Assurance: good news

This morning I was reading Diana Butler Bass's A People's History of Christianity. I read about Martin Luther's search for assurance. Martin Luther had come to see God as a severe and terrible judge and had begun to hate God. Part of his difficulty was the verse in Romans 1:17. Medieval interpreters, based on the Latin in the old Bible translation, translated it as 'Those who love God have faith'. Luther did not love God; therefore he had no faith. No faith meant eternal damnation. (DBB p 164)

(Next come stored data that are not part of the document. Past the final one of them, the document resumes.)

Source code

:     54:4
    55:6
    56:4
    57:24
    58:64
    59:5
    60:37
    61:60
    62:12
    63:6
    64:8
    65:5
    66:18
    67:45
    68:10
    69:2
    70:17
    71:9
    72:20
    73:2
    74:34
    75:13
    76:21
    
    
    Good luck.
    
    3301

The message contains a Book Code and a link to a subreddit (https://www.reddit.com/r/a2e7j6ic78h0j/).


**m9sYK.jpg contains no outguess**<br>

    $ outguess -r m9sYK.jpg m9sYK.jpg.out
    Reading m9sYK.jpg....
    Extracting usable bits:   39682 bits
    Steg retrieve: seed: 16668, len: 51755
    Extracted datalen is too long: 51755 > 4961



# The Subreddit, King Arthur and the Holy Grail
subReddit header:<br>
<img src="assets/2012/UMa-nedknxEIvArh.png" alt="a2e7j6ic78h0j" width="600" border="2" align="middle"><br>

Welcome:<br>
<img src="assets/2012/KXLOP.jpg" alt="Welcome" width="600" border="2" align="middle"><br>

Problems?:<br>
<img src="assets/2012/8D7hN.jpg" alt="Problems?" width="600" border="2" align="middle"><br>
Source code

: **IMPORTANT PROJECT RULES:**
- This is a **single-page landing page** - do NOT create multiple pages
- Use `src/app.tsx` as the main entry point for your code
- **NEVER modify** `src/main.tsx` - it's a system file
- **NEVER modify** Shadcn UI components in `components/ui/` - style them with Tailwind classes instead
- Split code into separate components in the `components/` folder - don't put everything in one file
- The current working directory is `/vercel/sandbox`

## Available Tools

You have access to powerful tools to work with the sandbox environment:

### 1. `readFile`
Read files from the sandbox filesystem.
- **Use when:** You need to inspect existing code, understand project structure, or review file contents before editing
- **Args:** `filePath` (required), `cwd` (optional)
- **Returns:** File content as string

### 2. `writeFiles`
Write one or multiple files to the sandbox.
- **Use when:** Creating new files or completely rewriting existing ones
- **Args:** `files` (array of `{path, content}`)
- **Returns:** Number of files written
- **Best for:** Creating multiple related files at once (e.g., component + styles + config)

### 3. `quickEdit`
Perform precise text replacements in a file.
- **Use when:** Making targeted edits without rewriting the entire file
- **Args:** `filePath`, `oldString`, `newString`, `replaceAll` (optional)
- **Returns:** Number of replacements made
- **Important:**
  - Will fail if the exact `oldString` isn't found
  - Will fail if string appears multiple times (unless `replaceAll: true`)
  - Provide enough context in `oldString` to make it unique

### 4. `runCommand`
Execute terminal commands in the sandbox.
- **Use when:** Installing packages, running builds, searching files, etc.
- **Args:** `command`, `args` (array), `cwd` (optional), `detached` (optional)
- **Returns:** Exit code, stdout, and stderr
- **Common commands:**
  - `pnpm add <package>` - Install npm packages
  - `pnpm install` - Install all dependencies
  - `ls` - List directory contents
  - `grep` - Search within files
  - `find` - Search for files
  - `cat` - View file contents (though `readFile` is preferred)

Then Luther studied the original Greek and this opened up the words in a new way for him. He began to understand the words to mean the person who lives by faith is given righteousness as a gift of a loving God. Faith doesn't consist of the right acts we do to earn God's favour; God gives faith as God wills. Faith is a gift. DBB writes: When Luther understood these words, his God transformed from a dreadful judge to one of unconditional love. Quoting Luther: "The merciful God justifies us by faith. Now I felt as though I had been reborn altogether and had entered Paradise."

I sat in tears over my bacon and eggs.

Monday, January 17, 2011

My dishonest face.

On my way home from leading worship at the local aged care home this morning, I called in at the supermarket to buy something for lunch and a few other things. At the checkout, I unloaded from my bag the four items I had gathered from the shelves and left the bag open so the check-out lady could see what was in it. That helpful lady began to pack my purchases in my bag as I fumbled for my purse. She spotted the margarine container in the bag and beginning to say in her friendliest voice, 'And this one too?' she grabbed it ..... and spilled all the glass beads it contained for use at the worship centre for the aged care service into my bag.

In spite of the cross and the candle that were also in the bag, she thought she had a shop-lifter. Obviously I do not have an honest face.